● **What this task involves**
Exact copy, no pictures: output each line below as it stands.

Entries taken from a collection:
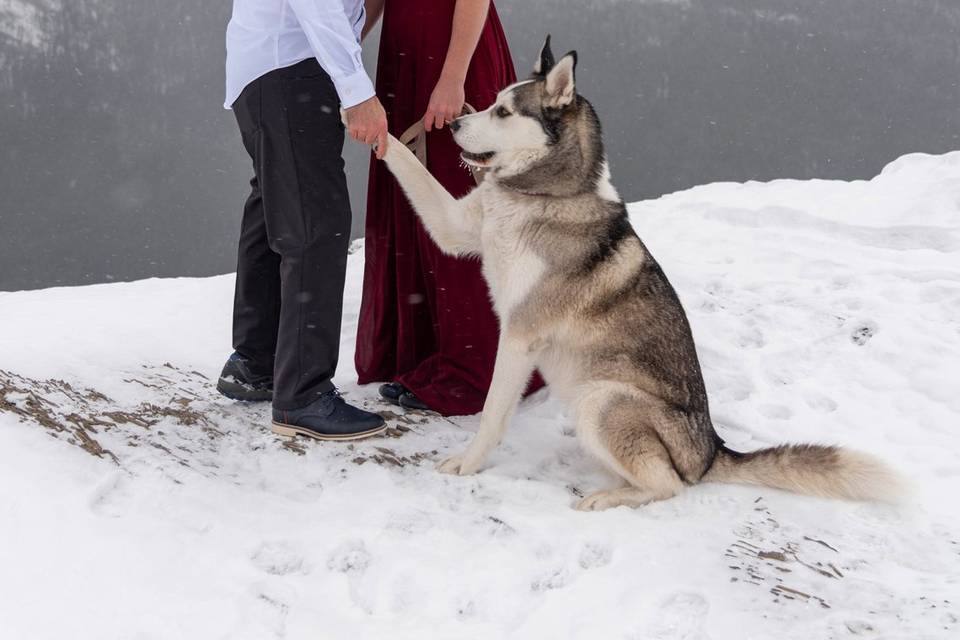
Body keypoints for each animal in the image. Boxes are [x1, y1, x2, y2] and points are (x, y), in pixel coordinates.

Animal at [378, 38, 904, 510]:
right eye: (490, 103)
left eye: (504, 113)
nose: (453, 124)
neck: (544, 197)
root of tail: (711, 452)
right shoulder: (455, 227)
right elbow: (407, 165)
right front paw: (376, 128)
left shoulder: (521, 334)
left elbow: (491, 414)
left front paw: (467, 464)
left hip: (602, 398)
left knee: (668, 484)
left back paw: (606, 498)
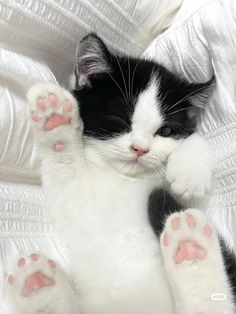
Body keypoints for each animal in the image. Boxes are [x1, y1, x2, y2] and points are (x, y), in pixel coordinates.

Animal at [5, 33, 236, 312]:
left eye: (165, 131)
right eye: (119, 119)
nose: (140, 149)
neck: (122, 177)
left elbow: (195, 140)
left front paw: (189, 174)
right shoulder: (74, 194)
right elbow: (63, 167)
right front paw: (54, 116)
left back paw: (189, 243)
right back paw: (37, 284)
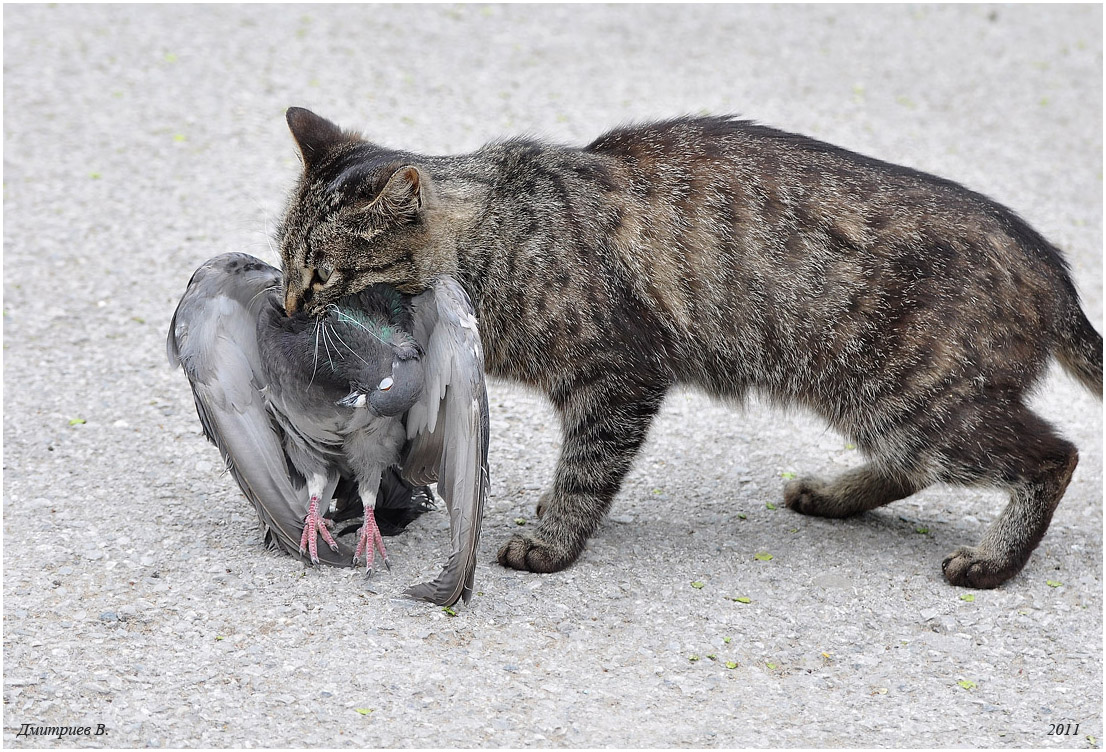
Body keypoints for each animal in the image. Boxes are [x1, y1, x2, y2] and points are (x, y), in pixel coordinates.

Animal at [274, 107, 1097, 588]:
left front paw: (552, 541)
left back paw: (993, 560)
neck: (499, 237)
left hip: (918, 398)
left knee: (1054, 456)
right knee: (913, 466)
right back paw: (833, 495)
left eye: (324, 274)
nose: (284, 306)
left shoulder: (616, 380)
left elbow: (586, 472)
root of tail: (1051, 268)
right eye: (285, 259)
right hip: (875, 400)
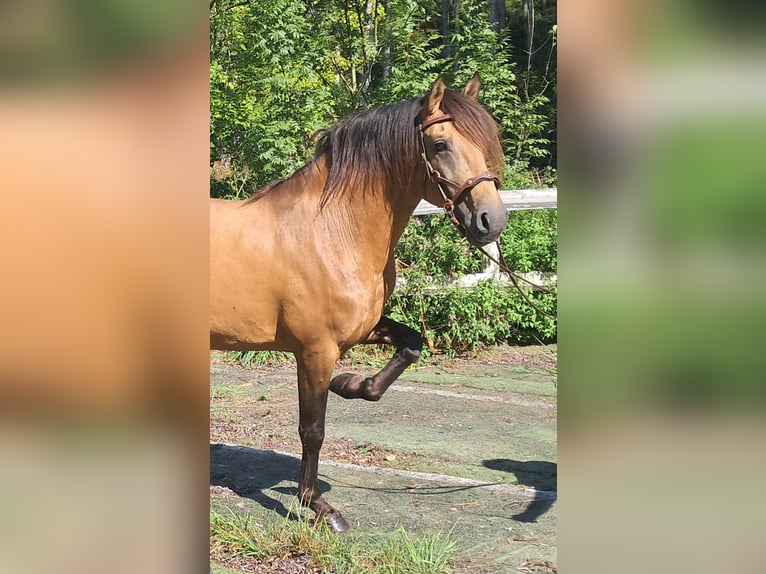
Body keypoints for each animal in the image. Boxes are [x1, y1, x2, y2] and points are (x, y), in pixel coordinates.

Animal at [210, 74, 510, 532]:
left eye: (487, 140)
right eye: (441, 144)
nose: (491, 221)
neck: (333, 232)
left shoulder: (362, 329)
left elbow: (410, 345)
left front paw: (350, 384)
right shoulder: (315, 350)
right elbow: (312, 429)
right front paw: (318, 506)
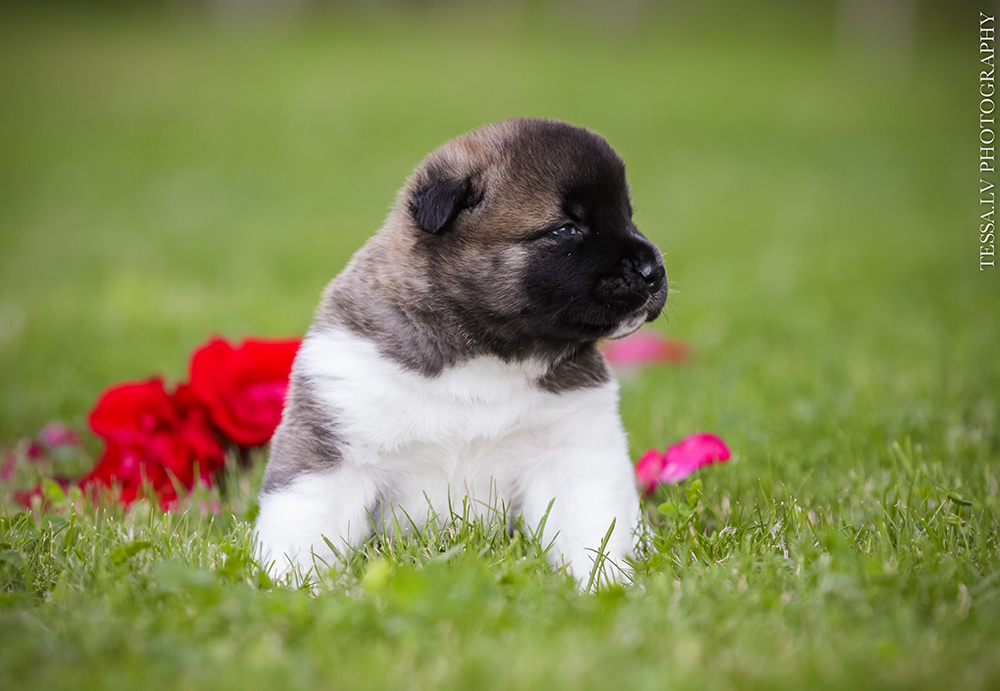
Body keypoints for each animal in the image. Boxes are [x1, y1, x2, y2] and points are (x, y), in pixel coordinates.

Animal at [254, 117, 668, 584]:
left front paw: (604, 583)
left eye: (627, 216)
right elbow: (305, 521)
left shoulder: (573, 449)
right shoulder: (335, 443)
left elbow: (592, 526)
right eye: (566, 228)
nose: (653, 271)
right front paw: (292, 583)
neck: (485, 350)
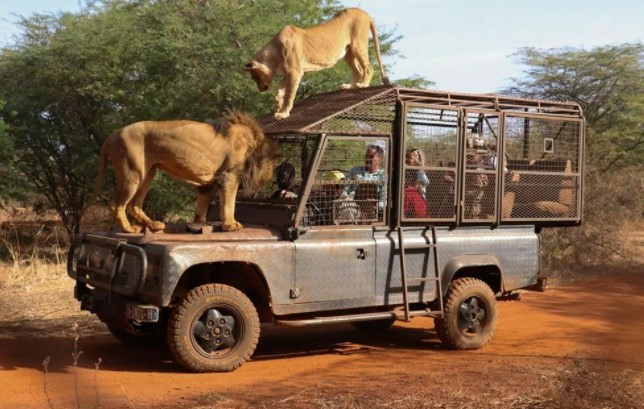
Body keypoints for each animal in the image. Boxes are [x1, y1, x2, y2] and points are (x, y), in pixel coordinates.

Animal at [87, 111, 276, 233]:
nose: (271, 175)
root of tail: (111, 136)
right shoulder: (229, 175)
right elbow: (229, 202)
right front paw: (231, 225)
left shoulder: (209, 182)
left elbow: (202, 205)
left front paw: (200, 223)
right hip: (133, 174)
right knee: (117, 205)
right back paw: (129, 229)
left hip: (148, 173)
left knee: (134, 205)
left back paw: (154, 225)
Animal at [244, 7, 390, 119]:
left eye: (254, 77)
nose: (261, 89)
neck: (274, 53)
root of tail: (364, 12)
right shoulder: (292, 73)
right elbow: (280, 91)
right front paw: (278, 106)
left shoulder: (295, 72)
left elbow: (289, 95)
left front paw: (283, 113)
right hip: (347, 53)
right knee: (358, 70)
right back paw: (348, 86)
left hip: (358, 45)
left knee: (368, 68)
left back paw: (363, 84)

● **Written answer**
Body keypoints for each animal in the image. Boxes are [x1, y1, x2, y2] and points are (x, y), in pixel coordinates.

Animal at [378, 38, 904, 510]:
right eye: (490, 103)
left eye: (504, 113)
nose: (453, 124)
neck: (544, 197)
root of tail: (711, 452)
right shoulder: (455, 227)
right elbow: (407, 165)
right front paw: (376, 128)
left shoulder: (521, 334)
left elbow: (491, 414)
left front paw: (467, 464)
left hip: (602, 398)
left knee: (668, 484)
left back paw: (606, 498)
Body keypoints for each animal in the image. Boxes are [x1, y1, x2, y2] and points are (x, y), in pixel coordinates.

Animal at [5, 33, 236, 312]:
left eye: (165, 131)
right eye: (119, 119)
nose: (140, 149)
neck: (122, 177)
left elbow: (195, 140)
left front paw: (189, 174)
right shoulder: (74, 194)
right elbow: (63, 167)
right front paw: (54, 116)
left back paw: (189, 243)
right back paw: (37, 284)
Body keypoints for each animal in the image. Boxes are [x1, y1, x2, y2] and points are (x, y), in pixel coordinates.

Animal at [274, 107, 1097, 588]:
left front paw: (552, 541)
left back paw: (993, 560)
neck: (499, 237)
left hip: (918, 398)
left knee: (1054, 456)
right knee: (913, 466)
right back paw: (833, 495)
left eye: (324, 274)
nose: (284, 306)
left shoulder: (616, 380)
left elbow: (586, 472)
root of tail: (1051, 268)
right eye: (285, 259)
right hip: (875, 400)
Body keypoints for each animal in the image. Boxes are [x1, y1, x2, y2] and points are (x, y), in pixel coordinates.

Animal at [210, 74, 510, 532]:
left eye: (487, 140)
right eye: (441, 144)
nose: (491, 221)
neck: (333, 232)
left shoulder: (362, 329)
left elbow: (410, 345)
left front paw: (350, 384)
right shoulder: (315, 350)
right elbow: (312, 429)
right front paw: (318, 506)
Body keypoints for each animal in the image. Boxes are [x1, y1, x2, y2] and points are (x, y), in pixel coordinates.

Animal at [254, 117, 668, 584]:
left front paw: (604, 583)
left eye: (627, 216)
right elbow: (305, 521)
left shoulder: (573, 449)
right shoulder: (335, 443)
left elbow: (592, 526)
right eye: (566, 228)
nose: (653, 271)
right front paw: (292, 583)
neck: (485, 350)
Body keypoints for each animal in the image. Boxes are [x1, y1, x2, y2] and points are (x, y), in pixel coordinates.

Animal at [87, 111, 276, 233]:
nose: (271, 175)
root of tail: (111, 136)
right shoulder: (229, 175)
right elbow: (229, 202)
right front paw: (231, 225)
left shoulder: (209, 182)
left elbow: (202, 205)
left front paw: (200, 223)
right hip: (133, 174)
right knee: (117, 205)
right back paw: (129, 229)
left hip: (148, 173)
left knee: (134, 205)
left back paw: (154, 225)
Animal at [244, 7, 390, 119]:
left eye: (254, 77)
nose: (261, 89)
neck: (274, 53)
root of tail: (364, 12)
right shoulder: (292, 73)
right elbow: (280, 91)
right front paw: (278, 106)
left shoulder: (295, 72)
left elbow: (289, 95)
left front paw: (283, 113)
right hip: (347, 53)
right knee: (358, 70)
right back paw: (348, 86)
left hip: (358, 45)
left knee: (368, 68)
left back paw: (363, 84)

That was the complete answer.